Hash generator
Hash Generator
Hashes are one-way fingerprints — they are not encryption.
When to use what
- SHA-256/SHA-512 for checksums and content fingerprints.
- HMAC-SHA256 for message authentication (requires a secret).
- bcrypt for passwords (slow + salted).
MD5 warning
MD5 is fast and collision-prone. Use it only for non-security checksums (like file integrity in trusted workflows), not for passwords, signatures, or security decisions.
bcrypt notes
- Higher cost means slower hashing (better against brute force, but heavier for servers).
- Hashes include their salt, so the same password produces different hashes.
- Store only the bcrypt hash; verify with a password check routine.
How it works
Hashes your input with WebCrypto (SHA-1/256/384/512) or bcrypt (in-browser worker) and outputs in hex or Base64. Nothing leaves your device.
- Hashing is one-way; keep original data if you need to compare later.

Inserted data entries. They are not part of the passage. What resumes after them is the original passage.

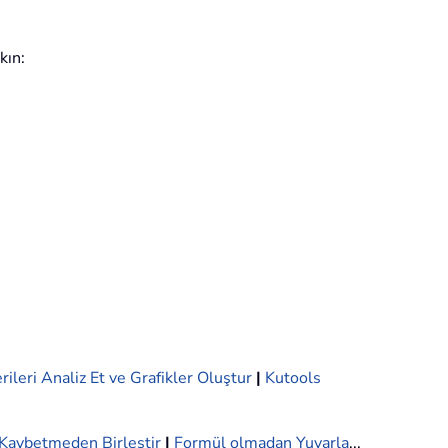
kın:
rileri Analiz Et ve Grafikler Oluştur
|
Kutools
i Kaybetmeden Birleştir
|
Formül olmadan Yuvarla
...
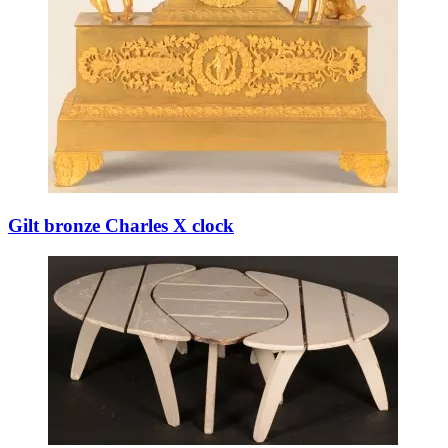
Gilt bronze Charles X clock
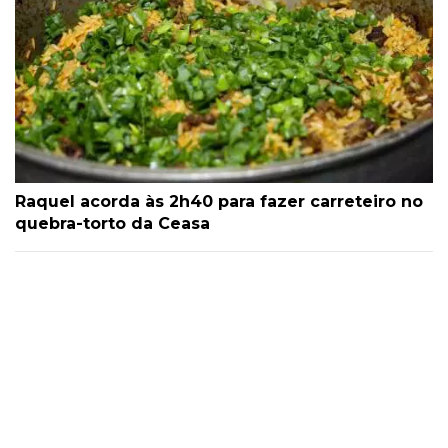
Raquel acorda às 2h40 para fazer carreteiro no
quebra-torto da Ceasa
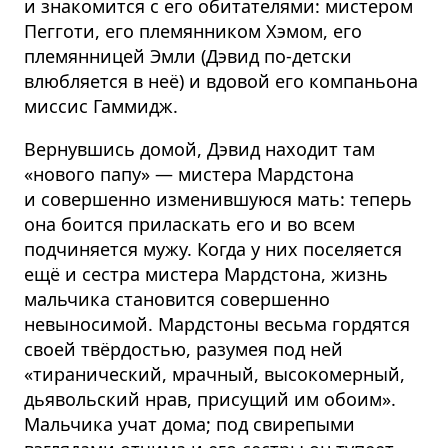
и знакомится с его обитателями: мистером
Пегготи, его племянником Хэмом, его
племянницей Эмли (Дэвид по-детски
влюбляется в неё) и вдовой его компаньона
миссис Гаммидж.
Вернувшись домой, Дэвид находит там
«нового папу» — мистера Мардстона
и совершенно изменившуюся мать: теперь
она боится приласкать его и во всем
подчиняется мужу. Когда у них поселяется
ещё и сестра мистера Мардстона, жизнь
мальчика становится совершенно
невыносимой. Мардстоны весьма гордятся
своей твёрдостью, разумея под ней
«тиранический, мрачный, высокомерный,
дьявольский нрав, присущий им обоим».
Мальчика учат дома; под свирепыми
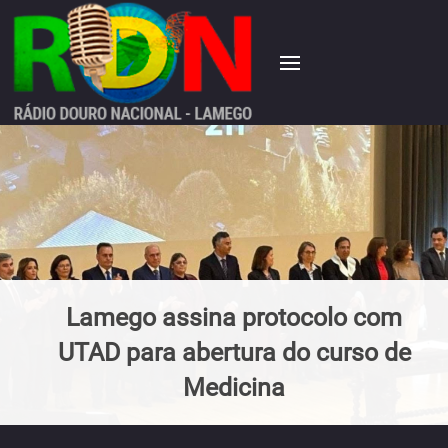
Lamego assina protocolo com
UTAD para abertura do curso de
Medicina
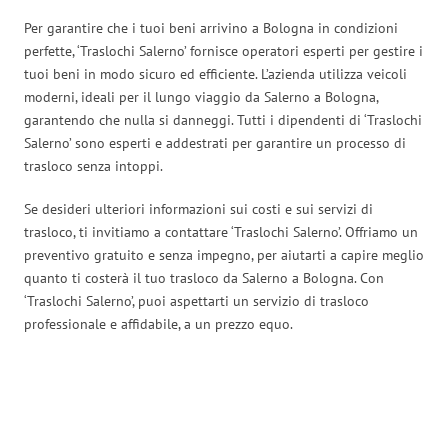
Per garantire che i tuoi beni arrivino a Bologna in condizioni
perfette, ‘Traslochi Salerno’ fornisce operatori esperti per gestire i
tuoi beni in modo sicuro ed efficiente. L’azienda utilizza veicoli
moderni, ideali per il lungo viaggio da Salerno a Bologna,
garantendo che nulla si danneggi. Tutti i dipendenti di ‘Traslochi
Salerno’ sono esperti e addestrati per garantire un processo di
trasloco senza intoppi.
Se desideri ulteriori informazioni sui costi e sui servizi di
trasloco, ti invitiamo a contattare ‘Traslochi Salerno’. Offriamo un
preventivo gratuito e senza impegno, per aiutarti a capire meglio
quanto ti costerà il tuo trasloco da Salerno a Bologna. Con
‘Traslochi Salerno’, puoi aspettarti un servizio di trasloco
professionale e affidabile, a un prezzo equo.
Traslochi Salerno in numeri:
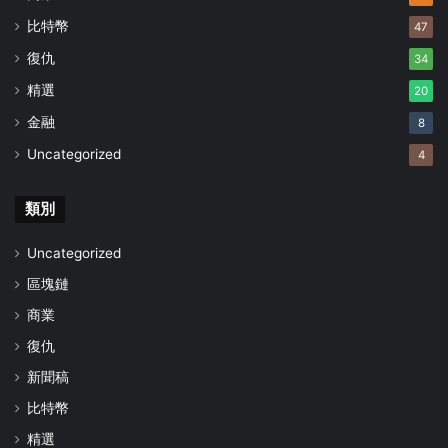
比特幣
47
復仇
34
精選
20
金融
8
Uncategorized
4
類別
Uncategorized
區塊鏈
商業
復仇
新聞稿
比特幣
精選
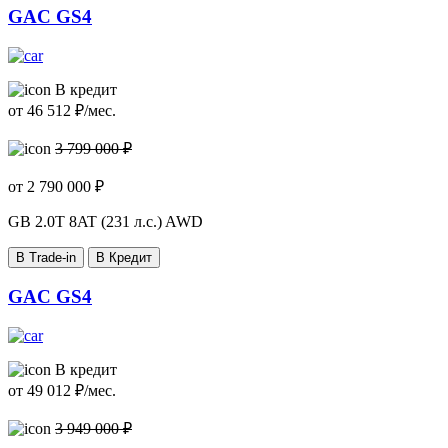
GAC GS4
В кредит
от
46 512
₽/мес.
3 799 000 ₽
от
2 790 000
₽
GB
2.0T 8AT (231 л.с.) AWD
В Trade-in
В Кредит
GAC GS4
В кредит
от
49 012
₽/мес.
3 949 000 ₽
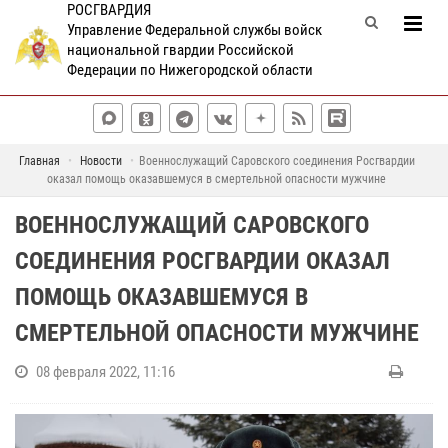
РОСГВАРДИЯ
Управление Федеральной службы войск
национальной гвардии Российской
Федерации по Нижегородской области
Главная
Новости
Военнослужащий Саровского соединения Росгвардии
оказал помощь оказавшемуся в смертельной опасности мужчине
ВОЕННОСЛУЖАЩИЙ САРОВСКОГО
СОЕДИНЕНИЯ РОСГВАРДИИ ОКАЗАЛ
ПОМОЩЬ ОКАЗАВШЕМУСЯ В
СМЕРТЕЛЬНОЙ ОПАСНОСТИ МУЖЧИНЕ
08 февраля 2022, 11:16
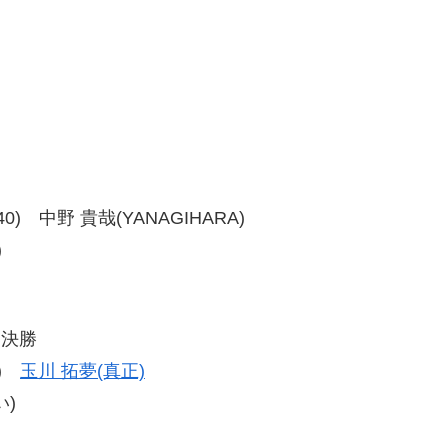
5-40) 中野 貴哉(YANAGIHARA)
)
々決勝
8)
玉川 拓夢(真正)
)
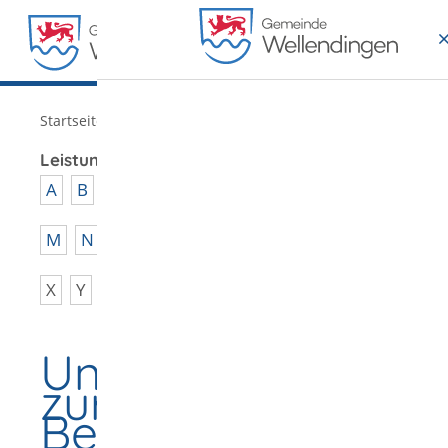
MENÜ
/
Startseite
Verwaltung
Leistungen von A - Z
A
B
C
D
E
F
G
H
I
J
K
L
M
N
O
P
Q
R
S
T
U
V
W
X
Y
Z
Unterstützung
zur
Beschäftigung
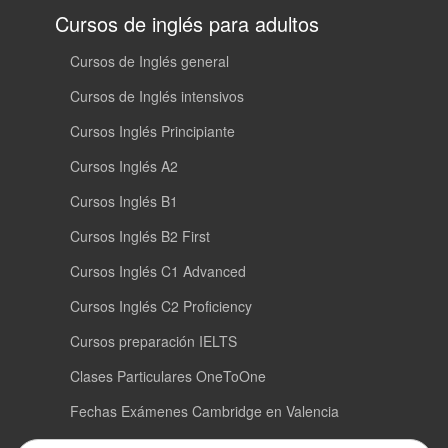
Cursos de inglés para adultos
Cursos de Inglés general
Cursos de Inglés intensivos
Cursos Inglés Principiante
Cursos Inglés A2
Cursos Inglés B1
Cursos Inglés B2 First
Cursos Inglés C1 Advanced
Cursos Inglés C2 Proficiency
Cursos preparación IELTS
Clases Particulares OneToOne
Fechas Exámenes Cambridge en Valencia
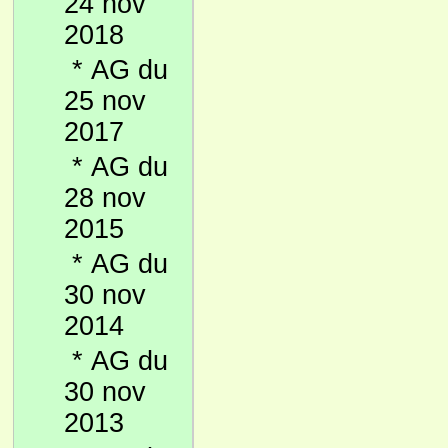
24 nov
2018
*
AG du
25 nov
2017
*
AG du
28 nov
2015
*
AG du
30 nov
2014
*
AG du
30 nov
2013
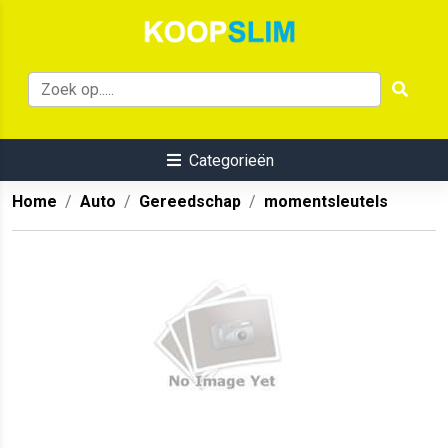
Categorieën
Home
Auto
Gereedschap
momentsleutels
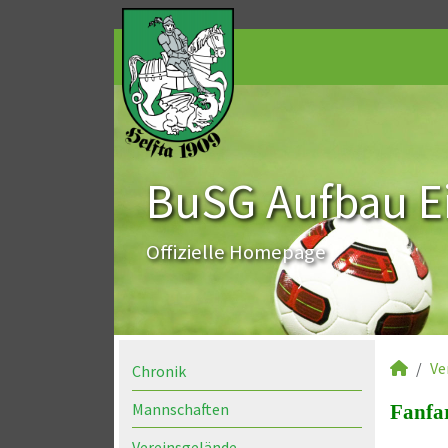
BuSG Aufbau Ei
Offizielle Homepage
Ve
Chronik
Mannschaften
Fanfa
Vereinsgelände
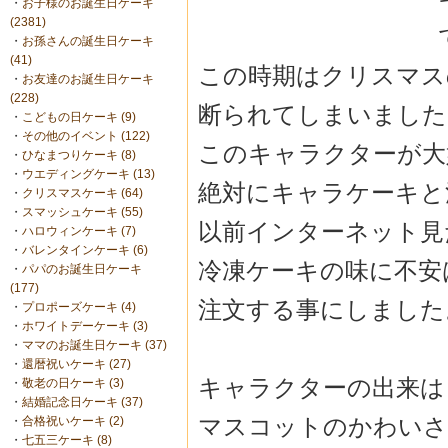
・
お子様のお誕生日ケーキ
(2381)
・
お孫さんの誕生日ケーキ
(41)
この時期はクリスマス
・
お友達のお誕生日ケーキ
(228)
断られてしまいました
・
こどもの日ケーキ (9)
・
その他のイベント (122)
このキャラクターが大
・
ひなまつりケーキ (8)
・
ウエディングケーキ (13)
絶対にキャラケーキと
・
クリスマスケーキ (64)
・
スマッシュケーキ (55)
以前インターネット見
・
ハロウィンケーキ (7)
・
バレンタインケーキ (6)
冷凍ケーキの味に不安
・
パパのお誕生日ケーキ
(177)
注文する事にしました
・
プロポーズケーキ (4)
・
ホワイトデーケーキ (3)
・
ママのお誕生日ケーキ (37)
・
還暦祝いケーキ (27)
キャラクターの出来は
・
敬老の日ケーキ (3)
・
結婚記念日ケーキ (37)
マスコットのかわいさ
・
合格祝いケーキ (2)
・
七五三ケーキ (8)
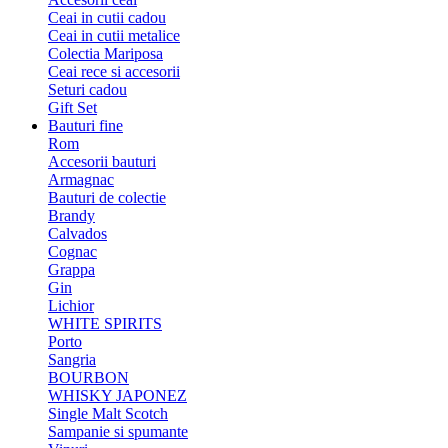
Ceai in cutii cadou
Ceai in cutii metalice
Colectia Mariposa
Ceai rece si accesorii
Seturi cadou
Gift Set
Bauturi fine
Rom
Accesorii bauturi
Armagnac
Bauturi de colectie
Brandy
Calvados
Cognac
Grappa
Gin
Lichior
WHITE SPIRITS
Porto
Sangria
BOURBON
WHISKY JAPONEZ
Single Malt Scotch
Sampanie si spumante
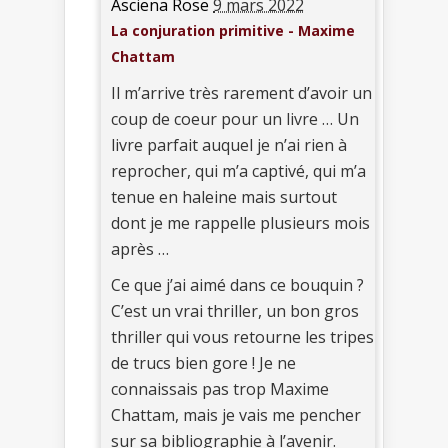
Asciena Rose
9 mars 2022
La conjuration primitive - Maxime
Chattam
Il m’arrive très rarement d’avoir un
coup de coeur pour un livre … Un
livre parfait auquel je n’ai rien à
reprocher, qui m’a captivé, qui m’a
tenue en haleine mais surtout
dont je me rappelle plusieurs mois
après …
Ce que j’ai aimé dans ce bouquin ?
C’est un vrai thriller, un bon gros
thriller qui vous retourne les tripes
de trucs bien gore ! Je ne
connaissais pas trop Maxime
Chattam, mais je vais me pencher
sur sa bibliographie à l’avenir.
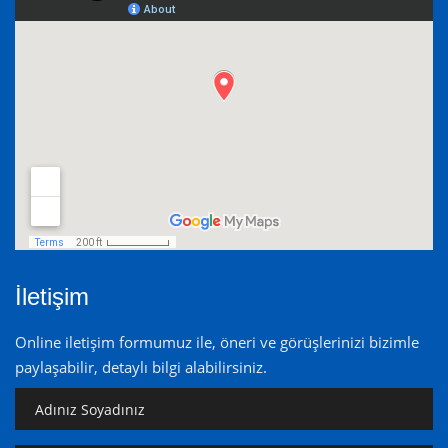
İletişim
Online iletişim formumuz ile, öneri ve görüşlerinizi bizimle
paylaşabilir, detaylı bilgi alabilirsiniz.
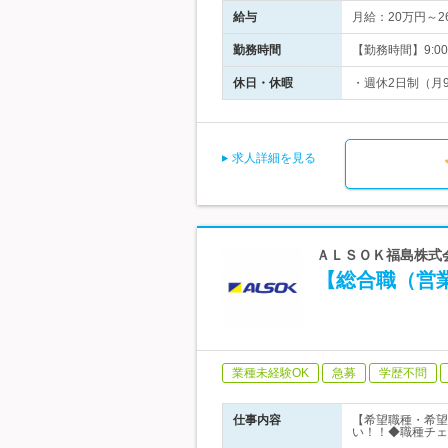
給与
月給：20万円～
勤務時間
【勤務時間】9:00～1
休日・休暇
・週休2日制（月
求人詳細を見る
ＡＬＳＯＫ福島株式会
【総合職（営
業種未経験OK
急募
学歴不問
仕事内容
【希望職種・希望
い！！◆職種チェ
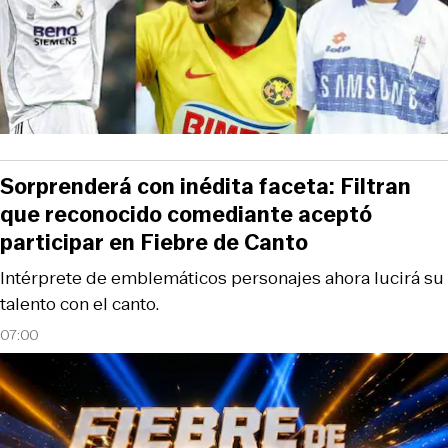
Sorprenderá con inédita faceta: Filtran
que reconocido comediante aceptó
participar en Fiebre de Canto
Intérprete de emblemáticos personajes ahora lucirá su
talento con el canto.
07:00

- Use bcrypt for passwords, not SHA/MD5.
Quick examples
Toggle encoding to fit your workflow.
Mini FAQ
Why avoid MD5?
It has collisions; keep it for non-security checksums only.
Which SHA variant?
SHA-256 is standard; SHA-512 for longer digests.
How do I verify bcrypt?
Use bcrypt verify with the stored hash; rehash on login if cost increases.